- _Article_
Debugger — sagemaker 2.247.0 documentation (original) (raw)

Amazon SageMaker Debugger provides full visibility into training jobs of state-of-the-art machine learning models. This SageMaker Debugger module provides high-level methods to set up Debugger configurations to monitor, profile, and debug your training job. Configure the Debugger-specific parameters when constructing a SageMaker estimator to gain visibility and insights into your training job.

Contents

Debugger Rule APIs

class sagemaker.debugger.get_rule_container_image_uri(name, region)

Bases:

Return the Debugger rule image URI for the given AWS Region.

For a full list of rule image URIs, see Use Debugger Docker Images for Built-in or Custom Rules.

Parameters:

region (str) – A string of AWS Region. For example, 'us-east-1'.

Returns:

Formatted image URI for the given AWS Region and the rule container type.

Return type:

str

class sagemaker.debugger.get_default_profiler_processing_job(instance_type=None, volume_size_in_gb=None)

Bases:

Return the default profiler processing job (a rule) with a unique name.

Returns:

The instance of the built-in ProfilerRule.

Return type:

sagemaker.debugger.ProfilerRule

class sagemaker.debugger.rule_configs

A helper module to configure the SageMaker Debugger built-in rules with the Rule classmethods and and the ProfilerRule classmethods.

For a full list of built-in rules, seeList of Debugger Built-in Rules.

This module is imported from the Debugger client library for rule configuration. For more information, seeAmazon SageMaker Debugger RulesConfig.

class sagemaker.debugger.RuleBase(name, image_uri, instance_type, container_local_output_path, s3_output_path, volume_size_in_gb, rule_parameters)

Bases: ABC

The SageMaker Debugger rule base class that cannot be instantiated directly.

Tip

Debugger rule classes inheriting this RuleBase class areRule and ProfilerRule. Do not directly use the rule base class to instantiate a SageMaker Debugger rule. Use the Rule classmethods for debugging and the ProfilerRule classmethods for profiling.

name

The name of the rule.

Type:

str

image_uri

The image URI to use the rule.

Type:

str

instance_type

Type of EC2 instance to use. For example, ‘ml.c4.xlarge’.

Type:

str

container_local_output_path

The local path to store the Rule output.

Type:

str

s3_output_path

The location in S3 to store the output.

Type:

str

volume_size_in_gb

Size in GB of the EBS volume to use for storing data.

Type:

int

rule_parameters

A dictionary of parameters for the rule.

Type:

dict

Method generated by attrs for class RuleBase.

- _Supplied information_
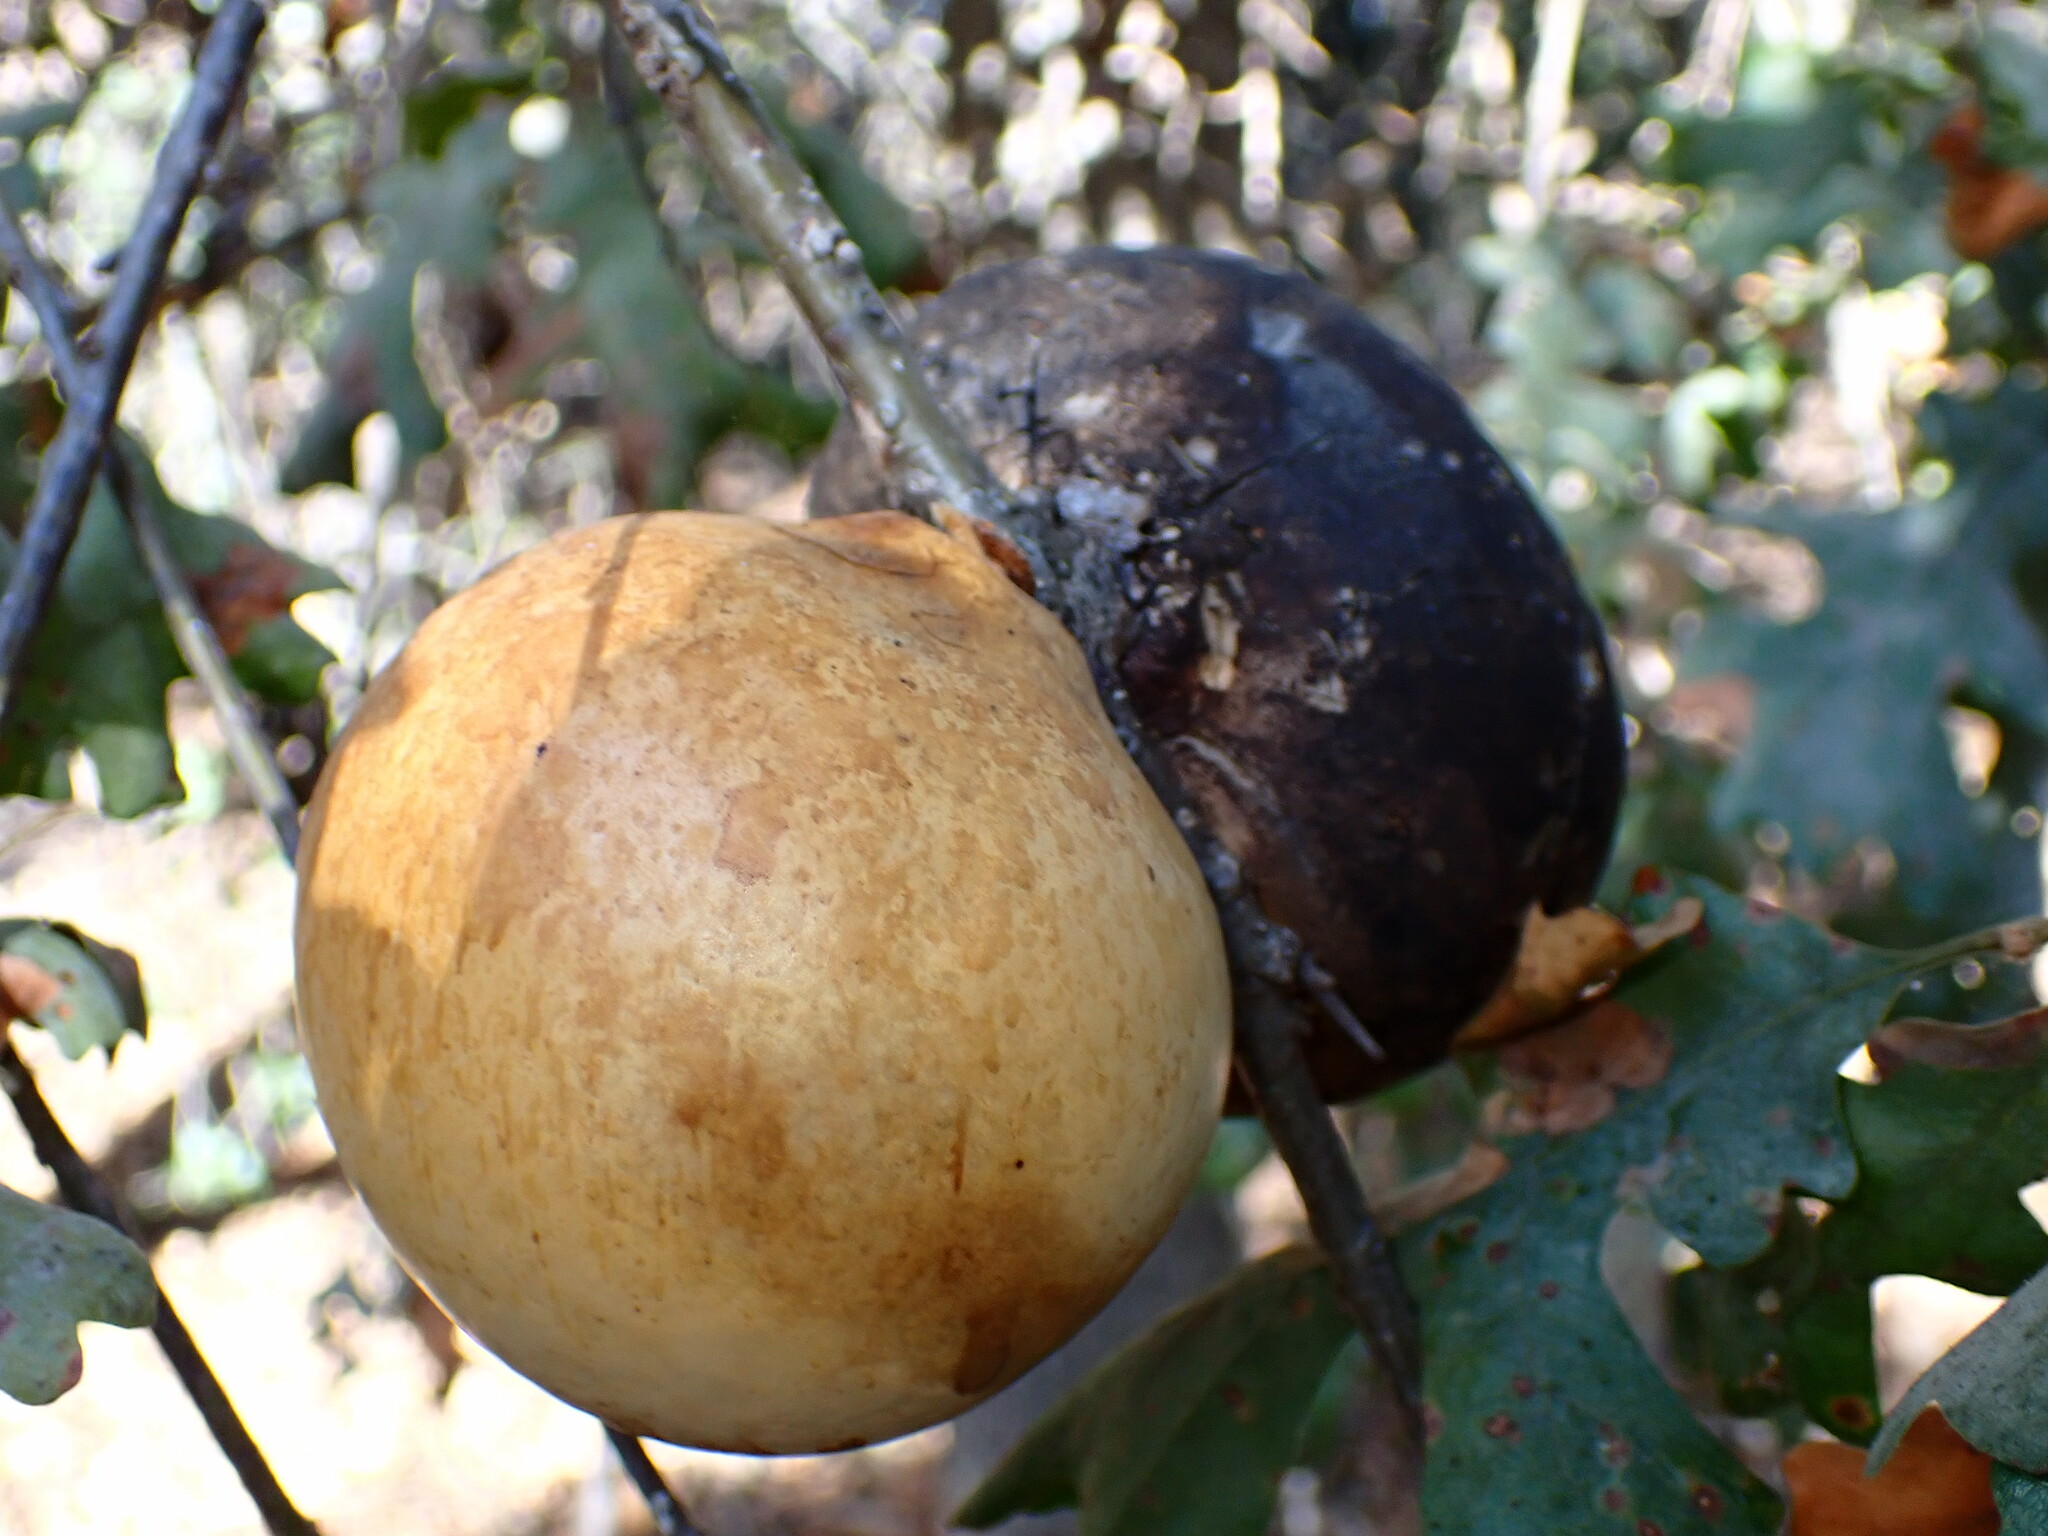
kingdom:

- _Exercise instructions_
(1) In the Debugger documentation page, why should the Debugger-specific parameters be set when a SageMaker estimator is constructed? Answer in one to three sentences.
(2) Write the next part of the Debugger documentation page, picking up right after its last line.
The listing has nothing to do with the work here.

- _The responses_
(1) Setting them at that point gives you visibility and insights into your training job. The module's high-level methods use that configuration to monitor, profile, and debug the job.

(2)
class sagemaker.debugger.Rule(name, image_uri, instance_type, container_local_output_path, s3_output_path, volume_size_in_gb, rule_parameters, collections_to_save, actions=None)

Bases: RuleBase

The SageMaker Debugger Rule class configures debugging rules to debug your training job.

The debugging rules analyze tensor outputs from your training job and monitor conditions that are critical for the success of the training job.

SageMaker Debugger comes pre-packaged with built-in debugging rules. For example, the debugging rules can detect whether gradients are getting too large or too small, or if a model is overfitting. For a full list of built-in rules for debugging, seeList of Debugger Built-in Rules. You can also write your own rules using the custom rule classmethod.

Configure the debugging rules using the following classmethods.

Tip

Use the following Rule.sagemaker class method for built-in debugging rules or the Rule.custom class method for custom debugging rules. Do not directly use the Ruleinitialization method.

classmethod sagemaker(base_config, name=None, container_local_output_path=None, s3_output_path=None, other_trials_s3_input_paths=None, rule_parameters=None, collections_to_save=None, actions=None)

Initialize a Rule object for a built-in debugging rule.

Parameters:

Returns:

An instance of the built-in rule.

Return type:

Rule

Example of how to create a built-in rule instance:

from sagemaker.debugger import Rule, rule_configs

built_in_rules = [ Rule.sagemaker(rule_configs.built_in_rule_name_in_pysdk_format_1()), Rule.sagemaker(rule_configs.built_in_rule_name_in_pysdk_format_2()), ... Rule.sagemaker(rule_configs.built_in_rule_name_in_pysdk_format_n()) ]

You need to replace the built_in_rule_name_in_pysdk_format_* with the names of built-in rules. You can find the rule names at List of Debugger Built-in Rules.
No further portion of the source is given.